Royal Enfield: Die indischen Nachbauten uralter englischer Einzylinder-Maschinen gehörten in den Motorrad-Jahrbüchern Ende der 1980er Jahre immer zu den billigsten Motorrädern überhaupt. Das damalige Stadardmodell "Bullet 350" mit 17 PS und nicht mehr ganz zeitgemäßen Daten wie 6-Volt-Elektrik und schwachen Trommelbremsen vorne und hinten, aber immerhin mit Viertaktmotor, kostete um 3.500 DM und damit kaum mehr als eine 250er MZ. Auf der Straße hat man damals aber trotzdem kaum eine gesehen. Der Ruf der Qualität war zweifelhaft, und das Händlernetz kaum erwähnenswert.

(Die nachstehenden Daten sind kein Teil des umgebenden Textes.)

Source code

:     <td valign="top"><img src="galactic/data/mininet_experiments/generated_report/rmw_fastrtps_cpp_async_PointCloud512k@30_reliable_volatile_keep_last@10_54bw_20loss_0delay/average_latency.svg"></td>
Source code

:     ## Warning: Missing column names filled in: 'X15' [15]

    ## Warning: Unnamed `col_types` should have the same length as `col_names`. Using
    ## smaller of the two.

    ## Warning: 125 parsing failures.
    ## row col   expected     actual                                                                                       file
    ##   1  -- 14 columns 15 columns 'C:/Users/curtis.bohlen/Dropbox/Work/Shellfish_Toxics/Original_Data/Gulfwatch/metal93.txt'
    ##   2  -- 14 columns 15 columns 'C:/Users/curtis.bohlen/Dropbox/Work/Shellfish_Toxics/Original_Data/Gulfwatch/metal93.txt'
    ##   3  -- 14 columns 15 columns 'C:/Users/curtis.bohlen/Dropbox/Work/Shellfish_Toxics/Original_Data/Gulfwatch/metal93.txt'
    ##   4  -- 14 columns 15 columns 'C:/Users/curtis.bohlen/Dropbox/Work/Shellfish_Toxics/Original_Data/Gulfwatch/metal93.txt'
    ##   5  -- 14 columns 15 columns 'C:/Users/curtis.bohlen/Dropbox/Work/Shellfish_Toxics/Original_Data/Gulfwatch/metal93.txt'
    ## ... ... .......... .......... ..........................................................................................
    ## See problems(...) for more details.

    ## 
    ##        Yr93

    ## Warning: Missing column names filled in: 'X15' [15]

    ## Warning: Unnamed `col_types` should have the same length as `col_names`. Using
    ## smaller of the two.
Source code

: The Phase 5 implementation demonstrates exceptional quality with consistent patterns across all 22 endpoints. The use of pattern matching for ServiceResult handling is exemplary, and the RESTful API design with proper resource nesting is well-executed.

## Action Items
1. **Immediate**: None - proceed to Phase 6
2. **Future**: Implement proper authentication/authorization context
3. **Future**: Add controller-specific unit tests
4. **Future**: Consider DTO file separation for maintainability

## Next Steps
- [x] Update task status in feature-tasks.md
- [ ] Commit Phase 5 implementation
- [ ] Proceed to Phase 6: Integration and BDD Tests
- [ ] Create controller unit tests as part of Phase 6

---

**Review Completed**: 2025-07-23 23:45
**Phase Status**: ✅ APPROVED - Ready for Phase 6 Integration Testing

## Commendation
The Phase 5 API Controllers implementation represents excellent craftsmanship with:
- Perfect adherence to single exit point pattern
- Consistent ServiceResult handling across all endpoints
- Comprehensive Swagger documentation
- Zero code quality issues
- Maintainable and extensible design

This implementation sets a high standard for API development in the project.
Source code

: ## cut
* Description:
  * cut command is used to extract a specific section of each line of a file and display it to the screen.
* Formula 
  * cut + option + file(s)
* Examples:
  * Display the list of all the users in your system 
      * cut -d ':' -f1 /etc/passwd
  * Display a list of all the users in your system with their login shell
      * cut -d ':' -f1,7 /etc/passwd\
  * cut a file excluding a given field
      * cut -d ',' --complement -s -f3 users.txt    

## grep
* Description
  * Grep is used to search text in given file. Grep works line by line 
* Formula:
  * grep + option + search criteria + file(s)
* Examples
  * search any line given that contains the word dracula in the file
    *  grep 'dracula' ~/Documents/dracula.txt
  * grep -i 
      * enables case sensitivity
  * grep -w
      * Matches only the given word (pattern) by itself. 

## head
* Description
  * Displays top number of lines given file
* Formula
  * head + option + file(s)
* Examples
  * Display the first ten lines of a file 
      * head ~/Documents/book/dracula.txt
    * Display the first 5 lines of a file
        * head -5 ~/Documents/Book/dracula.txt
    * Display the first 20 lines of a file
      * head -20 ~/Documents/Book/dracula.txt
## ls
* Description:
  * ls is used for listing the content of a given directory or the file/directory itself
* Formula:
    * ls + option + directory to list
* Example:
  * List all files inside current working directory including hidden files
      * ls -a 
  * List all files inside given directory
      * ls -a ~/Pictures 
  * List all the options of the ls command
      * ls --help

Seitdem haben die Preise kräftig angezogen. Die aktuelle Classic 500, auf 500 cm² und 27 PS erstarkt und natürlich umfassend modernisiert, schlägt inzwischen mit satten 5.700 € zu Buche und liegt damit preislich etwa gleichauf mit einer zweizylindrigen und deutlich kräftigeren Honda CB 500 F. Aber die klassische Optik findet scheinbar ihre zahlungswilligen Freunde.

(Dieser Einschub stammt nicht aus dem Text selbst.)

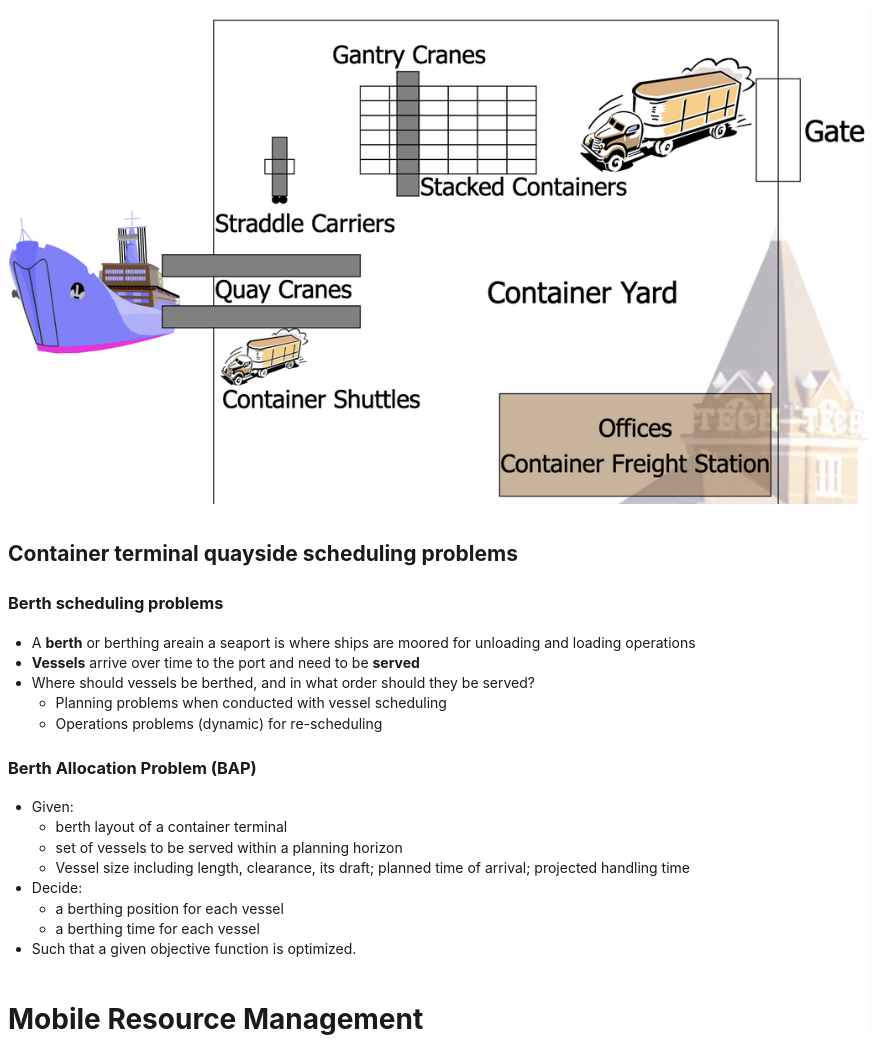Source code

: <img src="/images/2022-12/Snipaste_2023-01-18_10-21-48.png" width="100%">

## Container terminal quayside scheduling problems

### Berth scheduling problems
- A **berth** or berthing areain a seaport is where ships are moored for unloading and loading operations
- **Vessels** arrive over time to the port and need to be **served**
- Where should vessels be berthed, and in what order should they be served?
  - Planning problems when conducted with vessel scheduling
  - Operations problems (dynamic) for re-scheduling

### Berth Allocation Problem (BAP)
- Given:
  - berth layout of a container terminal
  - set of vessels to be served within a planning horizon
  - Vessel size including length, clearance, its draft;  planned time of arrival; projected handling time 
- Decide:
  - a berthing position for each vessel
  - a berthing time for each vessel
- Such that a given objective function is optimized.

# Mobile Resource Management
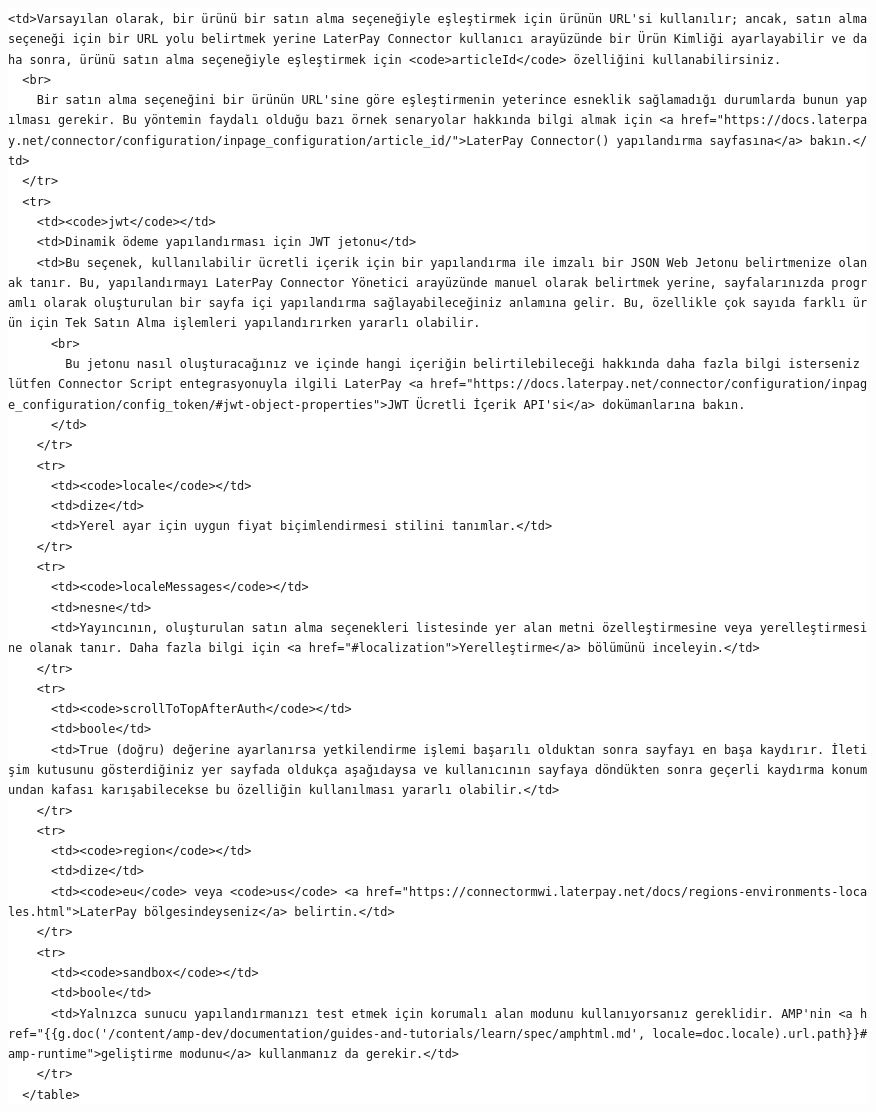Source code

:     <td>Varsayılan olarak, bir ürünü bir satın alma seçeneğiyle eşleştirmek için ürünün URL'si kullanılır; ancak, satın alma seçeneği için bir URL yolu belirtmek yerine LaterPay Connector kullanıcı arayüzünde bir Ürün Kimliği ayarlayabilir ve daha sonra, ürünü satın alma seçeneğiyle eşleştirmek için <code>articleId</code> özelliğini kullanabilirsiniz.
      <br>
        Bir satın alma seçeneğini bir ürünün URL'sine göre eşleştirmenin yeterince esneklik sağlamadığı durumlarda bunun yapılması gerekir. Bu yöntemin faydalı olduğu bazı örnek senaryolar hakkında bilgi almak için <a href="https://docs.laterpay.net/connector/configuration/inpage_configuration/article_id/">LaterPay Connector() yapılandırma sayfasına</a> bakın.</td>
      </tr>
      <tr>
        <td><code>jwt</code></td>
        <td>Dinamik ödeme yapılandırması için JWT jetonu</td>
        <td>Bu seçenek, kullanılabilir ücretli içerik için bir yapılandırma ile imzalı bir JSON Web Jetonu belirtmenize olanak tanır. Bu, yapılandırmayı LaterPay Connector Yönetici arayüzünde manuel olarak belirtmek yerine, sayfalarınızda programlı olarak oluşturulan bir sayfa içi yapılandırma sağlayabileceğiniz anlamına gelir. Bu, özellikle çok sayıda farklı ürün için Tek Satın Alma işlemleri yapılandırırken yararlı olabilir.
          <br>
            Bu jetonu nasıl oluşturacağınız ve içinde hangi içeriğin belirtilebileceği hakkında daha fazla bilgi isterseniz lütfen Connector Script entegrasyonuyla ilgili LaterPay <a href="https://docs.laterpay.net/connector/configuration/inpage_configuration/config_token/#jwt-object-properties">JWT Ücretli İçerik API'si</a> dokümanlarına bakın.
          </td>
        </tr>
        <tr>
          <td><code>locale</code></td>
          <td>dize</td>
          <td>Yerel ayar için uygun fiyat biçimlendirmesi stilini tanımlar.</td>
        </tr>
        <tr>
          <td><code>localeMessages</code></td>
          <td>nesne</td>
          <td>Yayıncının, oluşturulan satın alma seçenekleri listesinde yer alan metni özelleştirmesine veya yerelleştirmesine olanak tanır. Daha fazla bilgi için <a href="#localization">Yerelleştirme</a> bölümünü inceleyin.</td>
        </tr>
        <tr>
          <td><code>scrollToTopAfterAuth</code></td>
          <td>boole</td>
          <td>True (doğru) değerine ayarlanırsa yetkilendirme işlemi başarılı olduktan sonra sayfayı en başa kaydırır. İletişim kutusunu gösterdiğiniz yer sayfada oldukça aşağıdaysa ve kullanıcının sayfaya döndükten sonra geçerli kaydırma konumundan kafası karışabilecekse bu özelliğin kullanılması yararlı olabilir.</td>
        </tr>
        <tr>
          <td><code>region</code></td>
          <td>dize</td>
          <td><code>eu</code> veya <code>us</code> <a href="https://connectormwi.laterpay.net/docs/regions-environments-locales.html">LaterPay bölgesindeyseniz</a> belirtin.</td>
        </tr>
        <tr>
          <td><code>sandbox</code></td>
          <td>boole</td>
          <td>Yalnızca sunucu yapılandırmanızı test etmek için korumalı alan modunu kullanıyorsanız gereklidir. AMP'nin <a href="{{g.doc('/content/amp-dev/documentation/guides-and-tutorials/learn/spec/amphtml.md', locale=doc.locale).url.path}}#amp-runtime">geliştirme modunu</a> kullanmanız da gerekir.</td>
        </tr>
      </table>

Das ist zwar schon eine 500er, aber offenbar ein älteres Modell mit der altbekannten schwarzen Lackierung, Trommelbremsen an beiden Rädern und Vergaser.


Eine aktuelle Classic 500 mit Einspritzanlage und Scheibenbremsen. Die grüne Lackierung sieht stark aus, finde ich.

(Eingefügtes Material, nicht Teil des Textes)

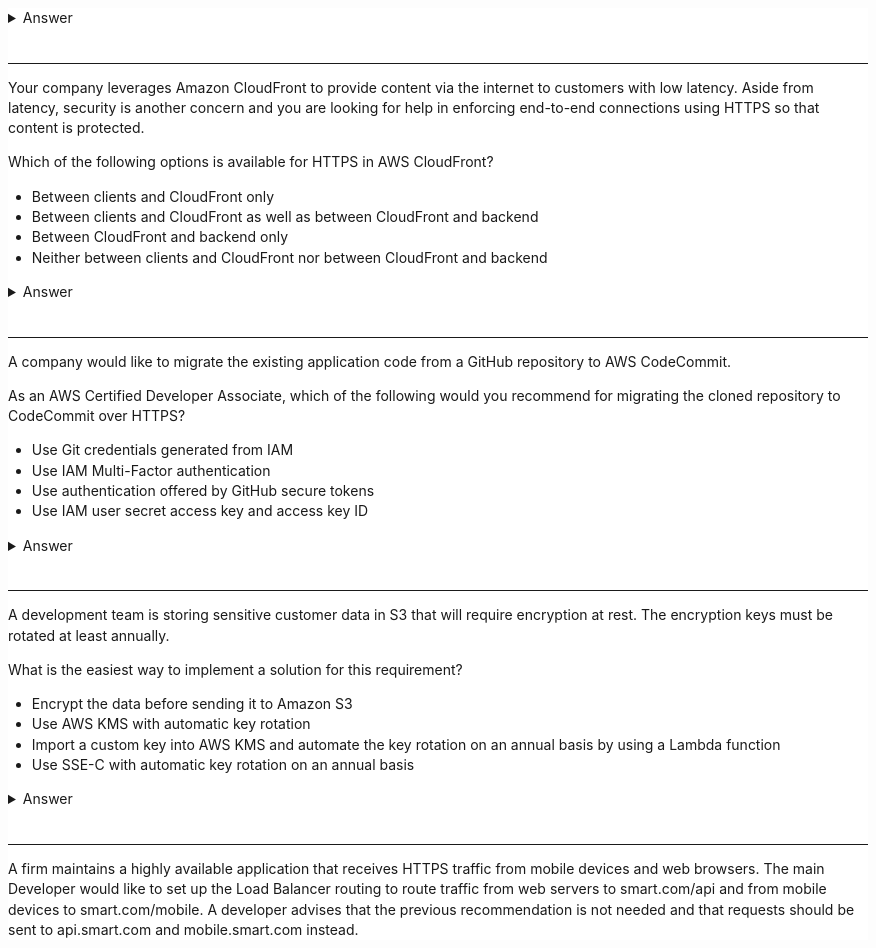 <details close><summary>Answer</summary></details>

<br>

---
Your company leverages Amazon CloudFront to provide content via the internet to customers with low latency. Aside from latency, security is another concern and you are looking for help in enforcing end-to-end connections using HTTPS so that content is protected.

Which of the following options is available for HTTPS in AWS CloudFront?

+ Between clients and CloudFront only
+ Between clients and CloudFront as well as between CloudFront and backend
+ Between CloudFront and backend only
+ Neither between clients and CloudFront nor between CloudFront and backend

<details close><summary>Answer</summary></details>

<br>

---

A company would like to migrate the existing application code from a GitHub repository to AWS CodeCommit.

As an AWS Certified Developer Associate, which of the following would you recommend for migrating the cloned repository to CodeCommit over HTTPS?

+ Use Git credentials generated from IAM 
+ Use IAM Multi-Factor authentication
+ Use authentication offered by GitHub secure tokens
+ Use IAM user secret access key and access key ID

<details close><summary>Answer</summary></details>

<br>

---

A development team is storing sensitive customer data in S3 that will require encryption at rest. The encryption keys must be rotated at least annually.

What is the easiest way to implement a solution for this requirement?

+ Encrypt the data before sending it to Amazon S3
+ Use AWS KMS with automatic key rotation
+ Import a custom key into AWS KMS and automate the key rotation on an annual basis by using a Lambda function
+ Use SSE-C with automatic key rotation on an annual basis


<details close><summary>Answer</summary></details>

<br>

---

A firm maintains a highly available application that receives HTTPS traffic from mobile devices and web browsers. The main Developer would like to set up the Load Balancer routing to route traffic from web servers to smart.com/api and from mobile devices to smart.com/mobile. A developer advises that the previous recommendation is not needed and that requests should be sent to api.smart.com and mobile.smart.com instead.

Ein besonderes Phänomen bei Enfield waren die Diesel-Ausführungen. Es gab mal welche direkt ab Hersteller, die mit einem italienischen Pumpenmotor ausgestattet waren. Die Produktion wurde nach wenigen Jahren wieder eingestellt, dafür werden aber von anderen Herstellern Enfield-Rahmen mit Dieselmotoren bestückt. Hier ist ein Modell der deutschen Manufaktur Sommer mit einem bayerischen Hatz-Dieselmotor zu sehen. Leistung: 11 PS, angegebene Höchstgeschwindigkeit: 100 km/h. Also nur was für sehr gemütliche Fahrer.

Das aktuelle Sommer-Modell, bei dem der Rahmen nicht mehr von Enfield stammt (aber nach wie vor Tank und diverse Anbauteile), kostet fast 10.000 €.